本当なら、ヴィクトーはこの長い船旅の間に、過去の手記を纏めてみようと思っていた。
十二歳だった彼の身に起きた事をできる限り詳しく、覚えている限りを。
そうでなければこの旅の意味がない。そう最初は意気込んでいたのだが、早くもこうして脱線していた。

あの紫の蝶と訣別するのか、それともやはりそれは出来ないのか。
あの地に戻れば、それが何者なのか分かるのか。
それらは漠然とするばかりで、ヴィクトーはエリックを追いかける事に逃げていた。

「エリック、そろそろ仕事が終わる時間だろう?交代制だったよな」

フルーツの盛られた皿を運んできたエリックの肩を捕まえてヴィクトーは下心をチラつかせながら尋ねてみた。

「どんな御用でしょうか。なんなりとお申し付けください。私の就業時間などお気になさらず」

優等生の答えを返すエリックは、ヴィクトーの誘いを分かっていてはぐらかしているのか、それとも本当に分かっていないのか。
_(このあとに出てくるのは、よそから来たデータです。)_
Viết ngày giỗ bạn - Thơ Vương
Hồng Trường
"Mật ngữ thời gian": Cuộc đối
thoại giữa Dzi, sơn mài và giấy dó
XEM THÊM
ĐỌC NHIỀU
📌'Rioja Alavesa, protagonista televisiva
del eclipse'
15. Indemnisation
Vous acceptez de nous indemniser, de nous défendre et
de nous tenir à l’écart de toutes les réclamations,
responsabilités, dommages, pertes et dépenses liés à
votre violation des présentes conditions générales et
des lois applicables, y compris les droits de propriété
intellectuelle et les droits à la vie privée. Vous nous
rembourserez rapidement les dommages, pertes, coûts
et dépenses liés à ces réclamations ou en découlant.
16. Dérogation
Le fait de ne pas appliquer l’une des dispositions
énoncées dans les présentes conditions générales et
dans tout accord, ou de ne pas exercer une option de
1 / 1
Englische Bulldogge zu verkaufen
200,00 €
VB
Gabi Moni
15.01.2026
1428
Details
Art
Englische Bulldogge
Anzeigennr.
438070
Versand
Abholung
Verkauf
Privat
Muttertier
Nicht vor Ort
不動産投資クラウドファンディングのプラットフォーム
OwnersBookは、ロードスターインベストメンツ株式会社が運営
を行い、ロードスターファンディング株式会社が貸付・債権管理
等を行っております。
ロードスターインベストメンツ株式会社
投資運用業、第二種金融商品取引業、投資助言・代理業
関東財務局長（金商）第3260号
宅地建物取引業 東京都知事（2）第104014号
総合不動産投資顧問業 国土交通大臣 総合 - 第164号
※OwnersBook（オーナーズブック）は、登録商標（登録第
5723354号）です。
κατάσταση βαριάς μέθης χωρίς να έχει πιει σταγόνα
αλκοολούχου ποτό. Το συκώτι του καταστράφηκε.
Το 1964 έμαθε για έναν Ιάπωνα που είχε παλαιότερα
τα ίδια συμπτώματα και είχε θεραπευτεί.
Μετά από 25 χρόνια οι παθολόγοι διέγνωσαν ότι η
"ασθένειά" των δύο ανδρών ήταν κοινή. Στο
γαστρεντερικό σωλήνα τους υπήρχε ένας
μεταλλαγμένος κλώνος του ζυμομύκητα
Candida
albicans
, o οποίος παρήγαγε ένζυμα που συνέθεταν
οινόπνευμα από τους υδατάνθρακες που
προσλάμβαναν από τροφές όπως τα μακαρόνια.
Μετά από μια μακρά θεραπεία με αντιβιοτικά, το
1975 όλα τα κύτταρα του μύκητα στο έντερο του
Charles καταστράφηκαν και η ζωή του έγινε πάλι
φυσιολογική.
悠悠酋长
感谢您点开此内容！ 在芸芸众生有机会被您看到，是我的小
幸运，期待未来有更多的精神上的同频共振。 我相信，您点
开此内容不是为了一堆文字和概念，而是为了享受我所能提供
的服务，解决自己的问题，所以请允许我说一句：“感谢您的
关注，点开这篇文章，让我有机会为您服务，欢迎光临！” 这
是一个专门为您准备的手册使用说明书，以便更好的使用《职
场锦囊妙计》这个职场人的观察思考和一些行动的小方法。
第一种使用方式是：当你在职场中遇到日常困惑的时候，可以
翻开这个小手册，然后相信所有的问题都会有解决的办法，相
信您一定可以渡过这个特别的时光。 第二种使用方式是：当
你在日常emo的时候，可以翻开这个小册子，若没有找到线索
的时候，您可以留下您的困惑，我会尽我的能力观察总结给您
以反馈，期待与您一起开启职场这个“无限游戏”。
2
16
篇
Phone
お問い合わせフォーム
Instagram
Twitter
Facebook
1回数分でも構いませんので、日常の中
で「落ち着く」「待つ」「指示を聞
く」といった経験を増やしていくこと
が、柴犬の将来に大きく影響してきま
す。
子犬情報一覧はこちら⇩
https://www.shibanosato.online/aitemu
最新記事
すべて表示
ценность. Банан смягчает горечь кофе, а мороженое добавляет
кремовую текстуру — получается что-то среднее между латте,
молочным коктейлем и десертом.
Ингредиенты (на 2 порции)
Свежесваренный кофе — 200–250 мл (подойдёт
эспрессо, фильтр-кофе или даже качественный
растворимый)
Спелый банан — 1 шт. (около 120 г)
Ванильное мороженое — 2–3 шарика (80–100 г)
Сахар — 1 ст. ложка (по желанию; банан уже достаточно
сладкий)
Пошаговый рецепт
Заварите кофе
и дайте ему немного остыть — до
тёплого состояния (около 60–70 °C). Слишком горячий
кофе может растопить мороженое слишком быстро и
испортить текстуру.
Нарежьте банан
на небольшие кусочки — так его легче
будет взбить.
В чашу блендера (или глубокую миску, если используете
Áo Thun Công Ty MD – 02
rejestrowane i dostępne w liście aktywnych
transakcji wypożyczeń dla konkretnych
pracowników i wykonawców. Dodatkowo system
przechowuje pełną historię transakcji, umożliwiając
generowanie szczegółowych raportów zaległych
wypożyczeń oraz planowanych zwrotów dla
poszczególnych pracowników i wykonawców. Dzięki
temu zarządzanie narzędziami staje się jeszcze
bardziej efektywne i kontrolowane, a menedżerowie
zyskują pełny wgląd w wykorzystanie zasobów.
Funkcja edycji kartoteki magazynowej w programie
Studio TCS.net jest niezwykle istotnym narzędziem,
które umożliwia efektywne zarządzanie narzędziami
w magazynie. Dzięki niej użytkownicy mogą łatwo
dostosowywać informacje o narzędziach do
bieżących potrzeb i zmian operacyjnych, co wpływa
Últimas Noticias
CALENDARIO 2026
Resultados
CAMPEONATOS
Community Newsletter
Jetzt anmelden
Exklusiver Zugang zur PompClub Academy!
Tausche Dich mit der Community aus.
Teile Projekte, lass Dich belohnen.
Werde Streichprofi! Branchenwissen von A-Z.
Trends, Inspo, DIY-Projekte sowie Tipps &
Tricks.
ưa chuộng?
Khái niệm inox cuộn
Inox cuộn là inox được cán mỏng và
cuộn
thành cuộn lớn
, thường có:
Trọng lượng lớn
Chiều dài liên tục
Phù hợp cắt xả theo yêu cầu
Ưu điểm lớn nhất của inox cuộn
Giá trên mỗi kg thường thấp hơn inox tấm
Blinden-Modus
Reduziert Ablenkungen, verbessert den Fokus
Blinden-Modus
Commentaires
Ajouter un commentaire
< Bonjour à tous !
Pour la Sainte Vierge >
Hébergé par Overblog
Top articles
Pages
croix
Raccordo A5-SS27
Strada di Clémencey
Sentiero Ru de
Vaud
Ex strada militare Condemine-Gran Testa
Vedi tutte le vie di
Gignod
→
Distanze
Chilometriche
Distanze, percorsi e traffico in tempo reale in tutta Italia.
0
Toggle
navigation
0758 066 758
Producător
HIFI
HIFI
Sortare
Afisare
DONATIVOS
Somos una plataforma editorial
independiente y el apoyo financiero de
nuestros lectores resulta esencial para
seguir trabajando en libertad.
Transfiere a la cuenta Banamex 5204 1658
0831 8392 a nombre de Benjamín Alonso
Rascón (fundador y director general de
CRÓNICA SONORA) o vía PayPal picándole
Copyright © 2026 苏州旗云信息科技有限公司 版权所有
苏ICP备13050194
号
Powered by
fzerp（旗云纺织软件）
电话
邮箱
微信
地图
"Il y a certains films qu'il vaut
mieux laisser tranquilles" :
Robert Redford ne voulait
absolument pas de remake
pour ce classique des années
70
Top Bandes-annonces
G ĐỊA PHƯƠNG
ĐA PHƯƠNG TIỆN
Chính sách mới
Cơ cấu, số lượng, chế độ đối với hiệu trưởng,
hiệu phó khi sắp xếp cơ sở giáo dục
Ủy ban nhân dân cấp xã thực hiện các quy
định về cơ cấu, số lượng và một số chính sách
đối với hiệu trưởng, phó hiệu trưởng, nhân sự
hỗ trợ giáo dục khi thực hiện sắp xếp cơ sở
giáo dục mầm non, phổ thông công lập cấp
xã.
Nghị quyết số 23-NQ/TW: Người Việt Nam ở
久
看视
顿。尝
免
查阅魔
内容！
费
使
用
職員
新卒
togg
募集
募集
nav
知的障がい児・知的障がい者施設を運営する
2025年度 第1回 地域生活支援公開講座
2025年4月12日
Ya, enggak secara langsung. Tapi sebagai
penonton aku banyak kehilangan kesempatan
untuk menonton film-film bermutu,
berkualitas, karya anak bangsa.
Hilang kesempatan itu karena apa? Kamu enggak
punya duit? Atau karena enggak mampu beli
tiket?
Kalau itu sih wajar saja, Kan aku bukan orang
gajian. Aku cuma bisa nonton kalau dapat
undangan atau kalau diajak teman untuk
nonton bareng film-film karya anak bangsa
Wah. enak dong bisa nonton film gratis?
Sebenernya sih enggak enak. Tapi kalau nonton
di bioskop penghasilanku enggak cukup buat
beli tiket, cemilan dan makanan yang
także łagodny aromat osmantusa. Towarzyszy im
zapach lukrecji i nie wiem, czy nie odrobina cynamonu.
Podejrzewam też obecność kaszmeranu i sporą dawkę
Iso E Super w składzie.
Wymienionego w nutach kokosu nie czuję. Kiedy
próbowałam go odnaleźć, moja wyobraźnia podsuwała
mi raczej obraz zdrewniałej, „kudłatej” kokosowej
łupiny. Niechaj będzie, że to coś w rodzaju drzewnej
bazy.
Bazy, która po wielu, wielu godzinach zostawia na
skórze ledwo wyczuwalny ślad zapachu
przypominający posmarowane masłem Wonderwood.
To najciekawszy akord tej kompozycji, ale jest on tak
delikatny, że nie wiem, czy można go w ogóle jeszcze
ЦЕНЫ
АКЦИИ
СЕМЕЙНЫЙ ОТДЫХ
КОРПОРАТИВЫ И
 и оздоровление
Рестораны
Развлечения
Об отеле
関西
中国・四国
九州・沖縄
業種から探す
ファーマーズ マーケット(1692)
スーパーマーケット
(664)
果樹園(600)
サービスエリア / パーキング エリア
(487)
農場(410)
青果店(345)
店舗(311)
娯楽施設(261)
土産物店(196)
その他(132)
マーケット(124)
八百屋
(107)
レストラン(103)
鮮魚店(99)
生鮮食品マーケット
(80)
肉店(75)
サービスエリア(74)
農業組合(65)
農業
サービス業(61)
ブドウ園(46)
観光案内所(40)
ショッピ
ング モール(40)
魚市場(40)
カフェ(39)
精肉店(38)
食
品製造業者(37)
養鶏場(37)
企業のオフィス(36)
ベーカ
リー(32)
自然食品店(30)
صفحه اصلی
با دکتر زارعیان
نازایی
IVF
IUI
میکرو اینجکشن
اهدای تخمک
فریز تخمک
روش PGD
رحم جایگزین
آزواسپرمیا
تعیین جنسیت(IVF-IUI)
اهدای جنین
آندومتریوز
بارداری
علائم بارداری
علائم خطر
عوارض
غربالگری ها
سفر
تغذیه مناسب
「君と仕事抜きで呑んで見たいんだ。もう少しだけ君の事を知りたい。ダメかい?」

どうだ。これなら鈍感だったとしても分かるだろう。

エリックは少し戸惑いを見せたが、小さく頷いた。
その戸惑いの表情が、ヴィクトーの誘いの意味を理解していると感じ、ヴィクトーは内心やったと小躍りしていた。

「二人でシャンパンでも空けようか」

ヴィクトーは大胆になって、エリックの肩を抱いて引き寄せると、エリックは目元を赤らめて頷いた。
その触れれば落ちそうな花のような風情が、ヴィクトーの心を更にくすぐった。
それから一時間後、エリックは私服でシャンパンとグラスを携えてヴィクトーの船室を訪ねて来た。
ヴィクトーは満面の笑みで船室のドアを開いてエリックを中へと招き入れていた。